### READING PASSAGE
=== Section Start ===

Sunday February 24, 2013 11:35:48 AM, Sheikh Qayoom, IANS

Srinagar: As academicians strive to include moral education in the school curriculum to check crimes in society, most people are clueless as to how this was addressed among the older generations of Kashmiris. Sociologists here argue the now nearly extinct art of storytelling by parents and grandparents was, in fact, the daily moral classes children went through at home.

"The invasion of television, Internet and cinema has, in fact, killed the tradition of storytelling in Kashmir. Children picked up their sense of rectitude through the stories their parents or the professional storytellers told them at home.

"The moral subtext of these stories was always universal, that truth would triumph over the evil. Crime never paid and however mighty the tyrant might be, it would always be the hero with the right moral conduct who carried the day," Farah Qayoom, a teacher of sociology in Kashmir University, told IANS.

Till as late as the 1960s, the art of storytelling as a powerful means of social communication was alive in Kashmir.

Most villages had professional storytellers around whom children and even elders would gather, especially during the lengthy winter nights to listen to the tales about far off lands.

"The coming of the storyteller into the village was an event nobody would miss. We would wait eagerly for the evening when the storyteller would sit on a straw mat with an oil lamp on the pedestal to highlight the changing contours of his face as he transported you into the world of fairies, princes and demons," said Sheikh Abdul Rehman, 81, a resident of north Kashmir Ganderbal district.

Residents of another north Kashmir village remember the late Ghulam Muhammad Rather as a master storyteller of the area.

"He would bring all his story books along when invited to tell us a story. His stories about the prince with the wooden horse that flew over land and water to reach the demon's cave where his lady love had been caged are fresh in my memory," said Samad Sheikh, 72, a resident of Haripora village in the same district.

The art of storytelling is something the locals allowed to die out as more dazzling and pushbutton means for entertainment became available to them.

"I never heard a story in my entire childhood that did not have a moral message. I remember the story of the son who dragged his ailing father out of the home to the market place to get rid of him," Ali Muhammad Dar, 65, a resident of Gowharpora village in Badgam district, recalled to IANS.

"The father told the son to abandon him a few steps further down the lane.

"The son wondered why the dying man was insisting on being abandoned at a certain place. He asked the reason. The father told him that was the exact place where he had abandoned his own father in old age. The son understood the terrible mistake he was about to make and carried his father back home", Dar added.

As society battles with problems of old parents being abandoned by affluent children, crimes against women, drug abuse, cyber crimes and the like, shouldn't Kashmir recreate its moral police in the shape of the traditional storyteller?

=== Section End ===

### AIM OF THE EXERCISE
According to the article on storytelling in Kashmir, what did the village storyteller sit on during his evening tales?

### MATERIAL PROVIDED
=== Section Start ===

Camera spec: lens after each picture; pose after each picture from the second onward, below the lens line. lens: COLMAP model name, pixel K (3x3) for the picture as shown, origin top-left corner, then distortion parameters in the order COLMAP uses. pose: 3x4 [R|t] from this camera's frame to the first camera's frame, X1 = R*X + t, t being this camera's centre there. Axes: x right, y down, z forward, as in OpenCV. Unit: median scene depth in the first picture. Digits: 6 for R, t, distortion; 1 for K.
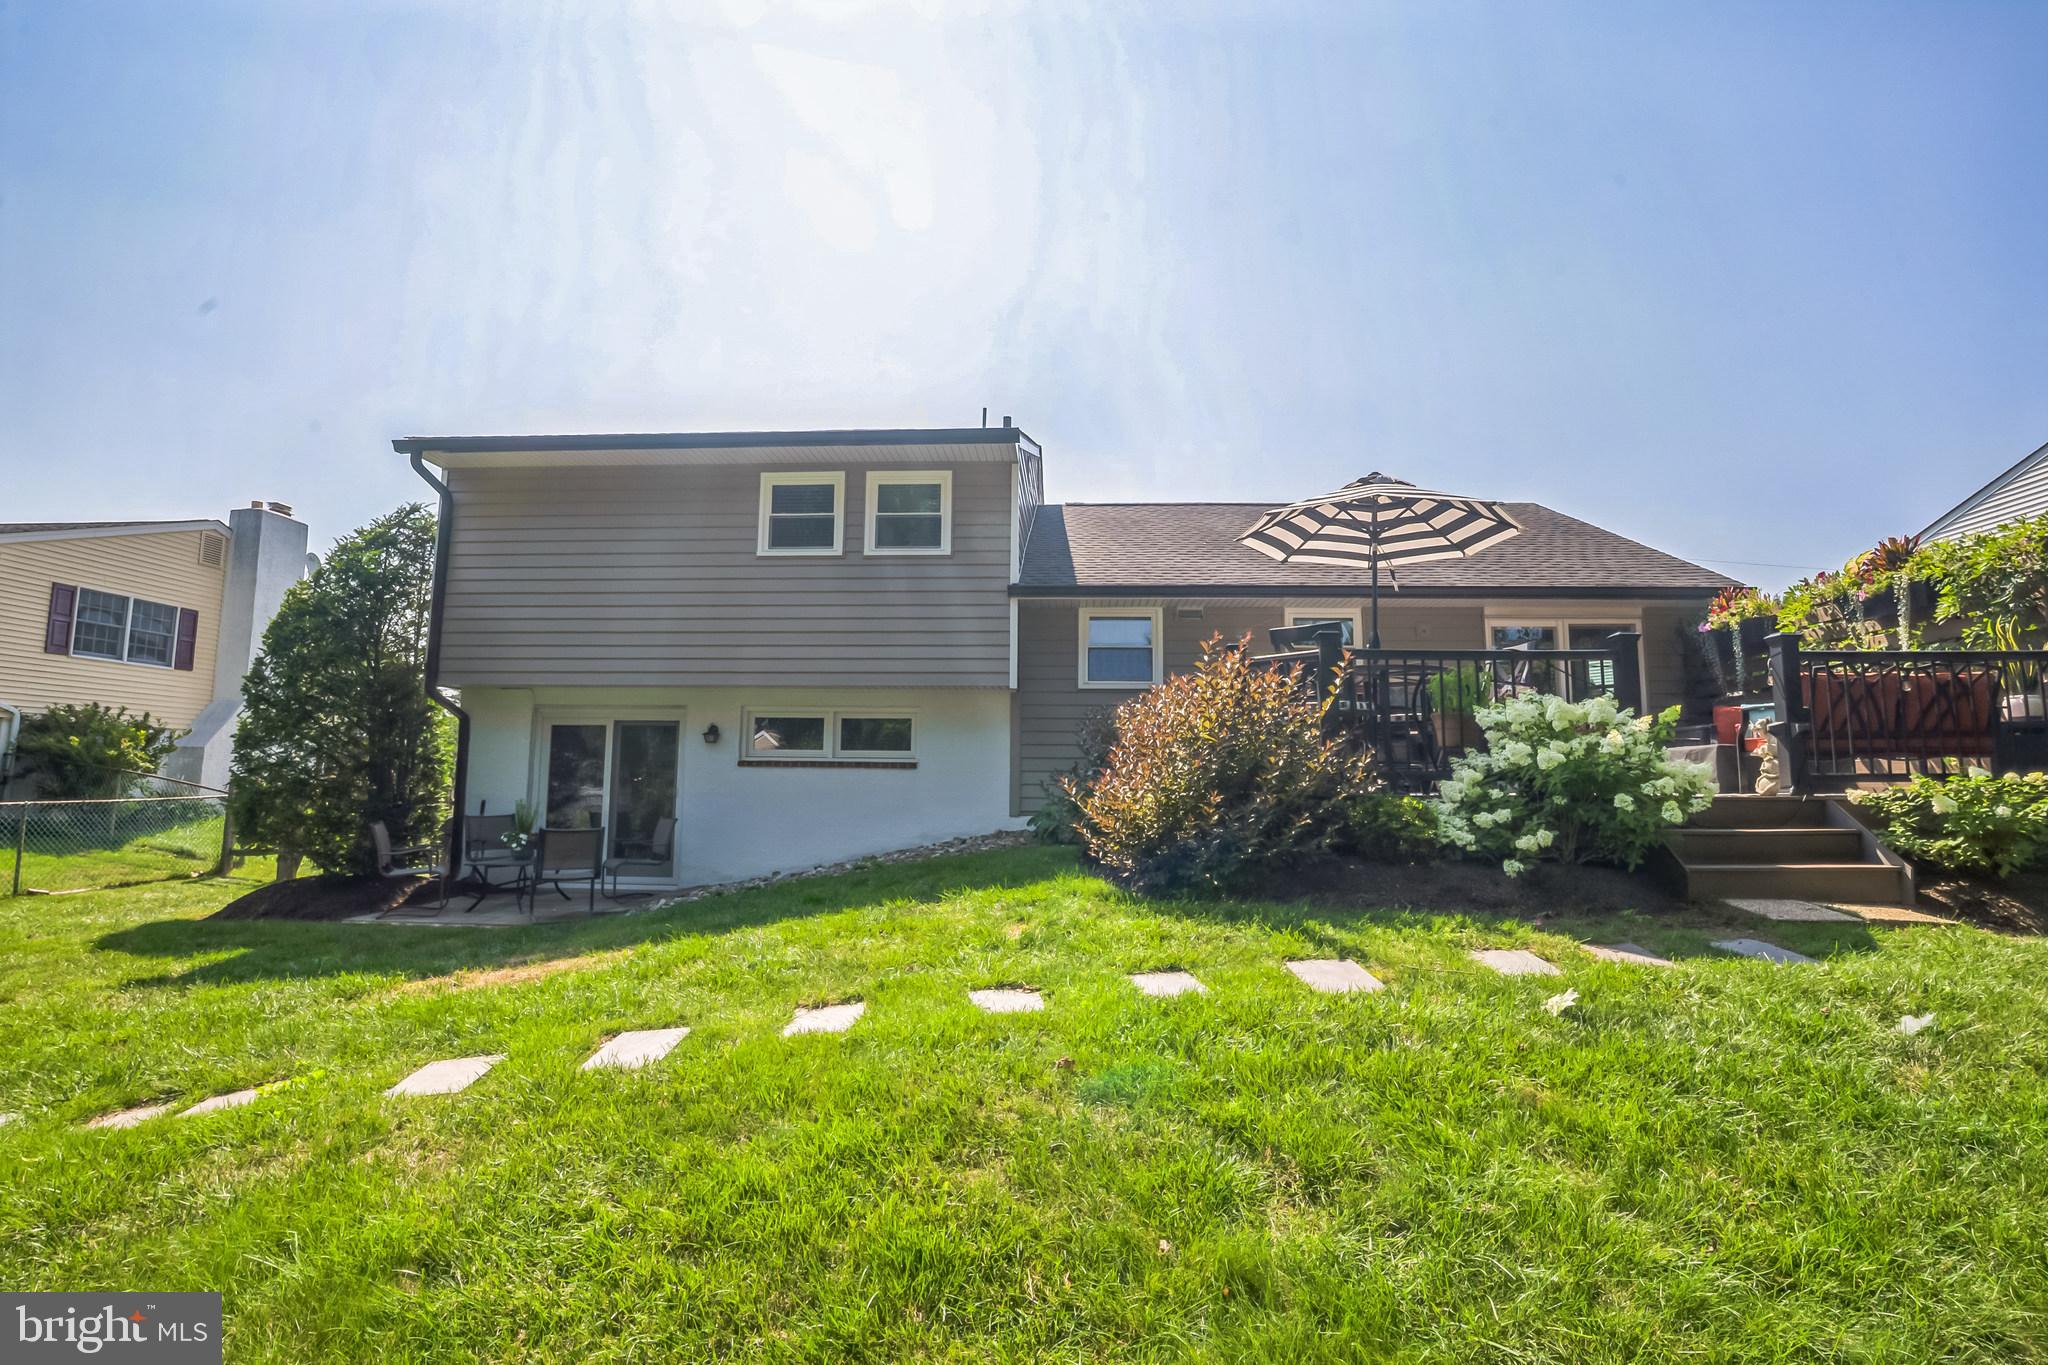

=== Section End ===

### PROBLEM SOLUTION
A straw mat, with an oil lamp on the pedestal.